There were nine new songs written for the musical, three of those songs are highly enjoyable, and to little surprise, Gambatese sings all three. She’s without a doubt worth the ticket price alone.

And as for Phil Collins? Composing a score for the musical theatre is never an easy undertaking, and with such an elaborate expertise in writing a memorable song, Collins does provide a handful of new melodies that push the show along, and embarks the audience on a Journey of musical story telling. Yet unlike Disney’s Aida and Beast, there was quite a defining texture to the coverage of delivery and structure that wasn’t apparent in this production. The masterpiece quality which we have come to expect from camp Disney wasn’t delivered, yet that doesn’t mean that an enjoyable, memorable, family friendly show isn’t currently gracing the great white way.

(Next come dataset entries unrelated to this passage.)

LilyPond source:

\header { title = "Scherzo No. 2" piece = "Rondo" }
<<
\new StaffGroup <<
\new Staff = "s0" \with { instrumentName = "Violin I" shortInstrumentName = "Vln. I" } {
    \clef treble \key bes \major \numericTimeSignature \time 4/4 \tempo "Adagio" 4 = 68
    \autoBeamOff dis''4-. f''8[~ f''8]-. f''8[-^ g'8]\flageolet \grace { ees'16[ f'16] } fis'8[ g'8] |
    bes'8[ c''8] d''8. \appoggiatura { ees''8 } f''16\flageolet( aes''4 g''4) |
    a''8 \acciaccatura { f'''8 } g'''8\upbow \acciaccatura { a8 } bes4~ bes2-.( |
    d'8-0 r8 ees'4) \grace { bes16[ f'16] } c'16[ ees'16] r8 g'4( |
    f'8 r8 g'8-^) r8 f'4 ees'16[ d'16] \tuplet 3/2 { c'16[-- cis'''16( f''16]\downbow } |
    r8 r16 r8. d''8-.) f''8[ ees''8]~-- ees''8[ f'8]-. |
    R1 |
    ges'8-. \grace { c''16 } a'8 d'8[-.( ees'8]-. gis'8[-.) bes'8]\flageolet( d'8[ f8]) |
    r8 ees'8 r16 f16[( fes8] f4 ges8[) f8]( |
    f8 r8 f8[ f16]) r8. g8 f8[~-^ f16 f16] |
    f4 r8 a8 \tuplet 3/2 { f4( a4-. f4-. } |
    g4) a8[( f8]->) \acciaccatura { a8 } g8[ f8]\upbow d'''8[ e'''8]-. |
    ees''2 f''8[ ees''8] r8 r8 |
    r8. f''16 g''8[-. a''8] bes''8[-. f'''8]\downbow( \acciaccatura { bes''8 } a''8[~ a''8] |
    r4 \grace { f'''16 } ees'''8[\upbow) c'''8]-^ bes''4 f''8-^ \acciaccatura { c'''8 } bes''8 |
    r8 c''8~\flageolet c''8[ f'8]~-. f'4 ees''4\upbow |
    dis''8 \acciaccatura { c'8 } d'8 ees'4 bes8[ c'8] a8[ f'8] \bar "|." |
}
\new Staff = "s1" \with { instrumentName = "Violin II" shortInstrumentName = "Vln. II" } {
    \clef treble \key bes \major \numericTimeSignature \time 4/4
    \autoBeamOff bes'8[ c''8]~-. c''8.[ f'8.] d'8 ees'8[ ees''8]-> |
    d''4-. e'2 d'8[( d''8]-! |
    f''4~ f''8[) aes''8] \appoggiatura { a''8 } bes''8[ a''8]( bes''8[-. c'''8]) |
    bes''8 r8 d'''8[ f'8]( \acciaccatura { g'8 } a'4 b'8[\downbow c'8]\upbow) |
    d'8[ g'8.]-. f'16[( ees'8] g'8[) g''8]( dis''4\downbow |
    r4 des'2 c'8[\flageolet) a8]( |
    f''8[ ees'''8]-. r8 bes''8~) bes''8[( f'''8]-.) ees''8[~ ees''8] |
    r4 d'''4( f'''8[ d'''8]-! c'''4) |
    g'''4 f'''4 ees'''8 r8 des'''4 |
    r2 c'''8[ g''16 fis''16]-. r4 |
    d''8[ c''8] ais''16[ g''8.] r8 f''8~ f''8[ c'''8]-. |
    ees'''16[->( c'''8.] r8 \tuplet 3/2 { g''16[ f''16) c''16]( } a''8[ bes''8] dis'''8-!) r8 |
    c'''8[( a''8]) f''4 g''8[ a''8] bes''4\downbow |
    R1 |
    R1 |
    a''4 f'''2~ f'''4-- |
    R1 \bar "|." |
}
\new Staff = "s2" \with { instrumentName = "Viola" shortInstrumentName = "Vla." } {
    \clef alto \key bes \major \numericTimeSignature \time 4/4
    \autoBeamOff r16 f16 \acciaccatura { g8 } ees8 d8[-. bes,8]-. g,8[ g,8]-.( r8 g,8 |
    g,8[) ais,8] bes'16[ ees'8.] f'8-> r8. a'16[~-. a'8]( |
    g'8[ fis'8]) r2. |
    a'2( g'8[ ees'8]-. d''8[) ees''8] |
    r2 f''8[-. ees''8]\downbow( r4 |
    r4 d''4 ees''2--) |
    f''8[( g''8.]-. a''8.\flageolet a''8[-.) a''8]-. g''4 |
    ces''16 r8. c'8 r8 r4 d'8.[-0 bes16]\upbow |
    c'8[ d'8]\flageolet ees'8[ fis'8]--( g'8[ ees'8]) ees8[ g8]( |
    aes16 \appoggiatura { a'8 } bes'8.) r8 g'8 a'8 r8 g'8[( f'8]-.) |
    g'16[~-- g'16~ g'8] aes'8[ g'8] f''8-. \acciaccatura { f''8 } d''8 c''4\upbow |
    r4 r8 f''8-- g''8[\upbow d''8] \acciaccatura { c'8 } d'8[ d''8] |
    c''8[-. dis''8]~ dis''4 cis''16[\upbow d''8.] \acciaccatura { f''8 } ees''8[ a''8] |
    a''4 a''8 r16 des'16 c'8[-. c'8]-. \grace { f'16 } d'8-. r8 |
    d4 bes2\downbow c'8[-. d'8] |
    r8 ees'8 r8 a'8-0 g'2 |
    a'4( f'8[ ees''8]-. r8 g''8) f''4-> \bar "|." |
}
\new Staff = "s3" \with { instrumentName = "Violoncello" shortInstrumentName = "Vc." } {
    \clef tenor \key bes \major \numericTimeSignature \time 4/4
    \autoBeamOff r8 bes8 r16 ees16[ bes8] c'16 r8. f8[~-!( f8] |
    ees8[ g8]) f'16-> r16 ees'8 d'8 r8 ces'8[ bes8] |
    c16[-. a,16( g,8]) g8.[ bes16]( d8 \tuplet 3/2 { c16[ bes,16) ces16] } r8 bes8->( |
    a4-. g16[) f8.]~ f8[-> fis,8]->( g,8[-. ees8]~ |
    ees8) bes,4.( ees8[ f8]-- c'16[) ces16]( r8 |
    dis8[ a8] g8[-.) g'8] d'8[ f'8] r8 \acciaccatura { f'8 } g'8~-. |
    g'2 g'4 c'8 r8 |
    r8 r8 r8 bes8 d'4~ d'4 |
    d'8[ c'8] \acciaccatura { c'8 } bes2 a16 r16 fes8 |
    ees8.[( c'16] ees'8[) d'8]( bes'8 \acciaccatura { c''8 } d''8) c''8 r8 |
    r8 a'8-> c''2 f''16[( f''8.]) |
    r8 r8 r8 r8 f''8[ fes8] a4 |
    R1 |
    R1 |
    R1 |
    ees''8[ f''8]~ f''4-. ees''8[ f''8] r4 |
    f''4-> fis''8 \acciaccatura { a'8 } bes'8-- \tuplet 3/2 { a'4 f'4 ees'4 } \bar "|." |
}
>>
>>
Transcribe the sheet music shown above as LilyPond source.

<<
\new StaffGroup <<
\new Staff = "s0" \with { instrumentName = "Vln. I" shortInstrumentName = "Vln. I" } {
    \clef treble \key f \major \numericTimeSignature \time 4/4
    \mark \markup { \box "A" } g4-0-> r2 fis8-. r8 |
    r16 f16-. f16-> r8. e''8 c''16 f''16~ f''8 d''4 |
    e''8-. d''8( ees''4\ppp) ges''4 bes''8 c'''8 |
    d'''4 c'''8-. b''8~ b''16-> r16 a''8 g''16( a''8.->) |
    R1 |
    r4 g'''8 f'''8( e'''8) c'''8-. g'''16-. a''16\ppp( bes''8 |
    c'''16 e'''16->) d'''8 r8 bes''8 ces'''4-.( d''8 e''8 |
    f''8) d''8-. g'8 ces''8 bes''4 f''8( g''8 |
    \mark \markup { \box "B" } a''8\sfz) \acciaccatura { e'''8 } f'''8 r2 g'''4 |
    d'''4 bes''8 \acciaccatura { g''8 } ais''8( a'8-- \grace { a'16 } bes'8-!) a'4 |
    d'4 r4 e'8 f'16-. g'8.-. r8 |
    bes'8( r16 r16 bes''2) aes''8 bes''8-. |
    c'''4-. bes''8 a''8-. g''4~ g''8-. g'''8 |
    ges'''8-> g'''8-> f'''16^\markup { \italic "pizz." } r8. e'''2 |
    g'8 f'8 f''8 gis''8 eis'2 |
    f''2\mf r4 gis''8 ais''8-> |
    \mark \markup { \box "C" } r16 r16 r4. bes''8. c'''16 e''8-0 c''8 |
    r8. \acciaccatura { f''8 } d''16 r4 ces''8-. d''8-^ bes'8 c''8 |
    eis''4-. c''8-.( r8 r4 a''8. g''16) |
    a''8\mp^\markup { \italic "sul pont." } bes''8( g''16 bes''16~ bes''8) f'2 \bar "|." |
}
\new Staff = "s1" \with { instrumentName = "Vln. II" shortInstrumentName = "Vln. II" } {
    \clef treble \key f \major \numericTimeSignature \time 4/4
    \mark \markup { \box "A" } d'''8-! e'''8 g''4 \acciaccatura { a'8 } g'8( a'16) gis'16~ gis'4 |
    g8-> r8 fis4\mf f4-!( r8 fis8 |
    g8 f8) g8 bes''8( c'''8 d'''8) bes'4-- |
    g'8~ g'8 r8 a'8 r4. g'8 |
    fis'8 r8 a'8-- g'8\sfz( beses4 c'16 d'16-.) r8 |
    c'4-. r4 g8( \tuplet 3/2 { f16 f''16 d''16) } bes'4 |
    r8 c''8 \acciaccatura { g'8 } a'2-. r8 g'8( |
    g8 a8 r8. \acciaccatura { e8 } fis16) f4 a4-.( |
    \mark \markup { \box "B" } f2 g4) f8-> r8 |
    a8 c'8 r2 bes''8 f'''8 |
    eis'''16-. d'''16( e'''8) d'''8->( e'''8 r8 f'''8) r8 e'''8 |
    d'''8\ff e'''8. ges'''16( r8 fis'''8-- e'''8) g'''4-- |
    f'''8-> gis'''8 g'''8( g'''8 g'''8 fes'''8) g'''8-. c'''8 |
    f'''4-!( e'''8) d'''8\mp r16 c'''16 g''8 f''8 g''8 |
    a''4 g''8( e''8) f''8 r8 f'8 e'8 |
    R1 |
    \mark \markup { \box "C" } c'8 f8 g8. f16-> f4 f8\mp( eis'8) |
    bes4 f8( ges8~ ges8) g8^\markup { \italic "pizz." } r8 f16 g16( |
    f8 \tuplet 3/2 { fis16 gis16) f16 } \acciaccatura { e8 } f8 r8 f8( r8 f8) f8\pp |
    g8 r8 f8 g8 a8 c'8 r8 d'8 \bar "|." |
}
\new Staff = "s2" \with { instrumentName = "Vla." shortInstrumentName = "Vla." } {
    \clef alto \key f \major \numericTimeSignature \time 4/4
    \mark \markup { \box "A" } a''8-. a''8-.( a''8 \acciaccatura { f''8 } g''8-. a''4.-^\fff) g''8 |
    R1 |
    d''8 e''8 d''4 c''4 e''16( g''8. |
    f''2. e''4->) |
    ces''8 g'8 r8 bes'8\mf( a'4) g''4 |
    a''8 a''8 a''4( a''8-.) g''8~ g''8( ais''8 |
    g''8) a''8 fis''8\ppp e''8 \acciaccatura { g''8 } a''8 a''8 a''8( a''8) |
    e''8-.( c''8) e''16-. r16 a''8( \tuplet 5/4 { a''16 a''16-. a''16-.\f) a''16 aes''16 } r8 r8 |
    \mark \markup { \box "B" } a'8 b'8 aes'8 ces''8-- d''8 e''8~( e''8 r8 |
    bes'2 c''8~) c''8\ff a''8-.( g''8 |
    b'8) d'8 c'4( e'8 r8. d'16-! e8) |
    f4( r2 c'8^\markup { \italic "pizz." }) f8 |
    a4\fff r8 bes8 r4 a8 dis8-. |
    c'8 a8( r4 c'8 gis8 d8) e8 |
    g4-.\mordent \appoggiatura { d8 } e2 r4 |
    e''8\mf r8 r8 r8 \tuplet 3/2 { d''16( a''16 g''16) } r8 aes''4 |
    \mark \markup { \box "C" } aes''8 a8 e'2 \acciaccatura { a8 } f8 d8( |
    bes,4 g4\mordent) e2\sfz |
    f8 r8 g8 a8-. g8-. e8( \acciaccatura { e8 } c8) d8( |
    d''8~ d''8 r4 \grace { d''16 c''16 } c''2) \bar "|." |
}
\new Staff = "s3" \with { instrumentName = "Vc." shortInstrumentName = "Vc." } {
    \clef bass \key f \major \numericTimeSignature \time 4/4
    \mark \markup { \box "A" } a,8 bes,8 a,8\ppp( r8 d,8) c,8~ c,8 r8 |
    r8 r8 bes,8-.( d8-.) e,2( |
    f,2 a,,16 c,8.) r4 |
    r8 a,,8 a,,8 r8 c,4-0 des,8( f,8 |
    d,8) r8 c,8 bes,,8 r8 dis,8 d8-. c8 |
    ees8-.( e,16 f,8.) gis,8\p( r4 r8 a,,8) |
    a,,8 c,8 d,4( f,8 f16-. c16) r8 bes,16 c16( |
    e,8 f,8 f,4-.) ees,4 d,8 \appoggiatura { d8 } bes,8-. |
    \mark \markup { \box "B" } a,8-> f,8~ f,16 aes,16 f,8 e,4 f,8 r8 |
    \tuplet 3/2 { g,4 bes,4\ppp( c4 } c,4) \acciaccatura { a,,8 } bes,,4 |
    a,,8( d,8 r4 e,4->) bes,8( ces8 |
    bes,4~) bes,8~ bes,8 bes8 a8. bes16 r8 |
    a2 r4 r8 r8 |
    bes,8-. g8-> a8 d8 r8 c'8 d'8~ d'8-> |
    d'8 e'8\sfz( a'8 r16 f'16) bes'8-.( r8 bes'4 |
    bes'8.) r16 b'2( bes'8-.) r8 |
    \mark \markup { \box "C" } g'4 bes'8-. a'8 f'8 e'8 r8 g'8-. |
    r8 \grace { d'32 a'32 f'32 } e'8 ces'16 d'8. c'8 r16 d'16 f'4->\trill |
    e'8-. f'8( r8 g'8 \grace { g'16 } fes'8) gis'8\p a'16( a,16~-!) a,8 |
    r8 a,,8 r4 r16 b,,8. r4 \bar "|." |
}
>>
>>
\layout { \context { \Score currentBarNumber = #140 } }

Whether the sets and score left some to be desired, this show has the one thing that every other show this season has failed to come up with. It has the approach of telling a story that provokes our emotions enough to remind us that it’s ok to feel, that its ok to lose track and lose sight of who we are, because somehow and somewhere, we can still find home. It’s acceptable to make mistakes, to be confused, to love someone others don’t approve of, and more than anything its ok to accept the differences among all of us as human beings. This exact message is what is delivered through this production.

Like it or not, you won’t find another show with as much heart as Tarzan. It’s a life lesson to all of us, young and old that life is a learning experience, and we must find the good in everyone and in everything, for at the end of the day, it is our hearts, our souls, and our good hearted conscience that renders us as human beings who aren’t afraid to feel.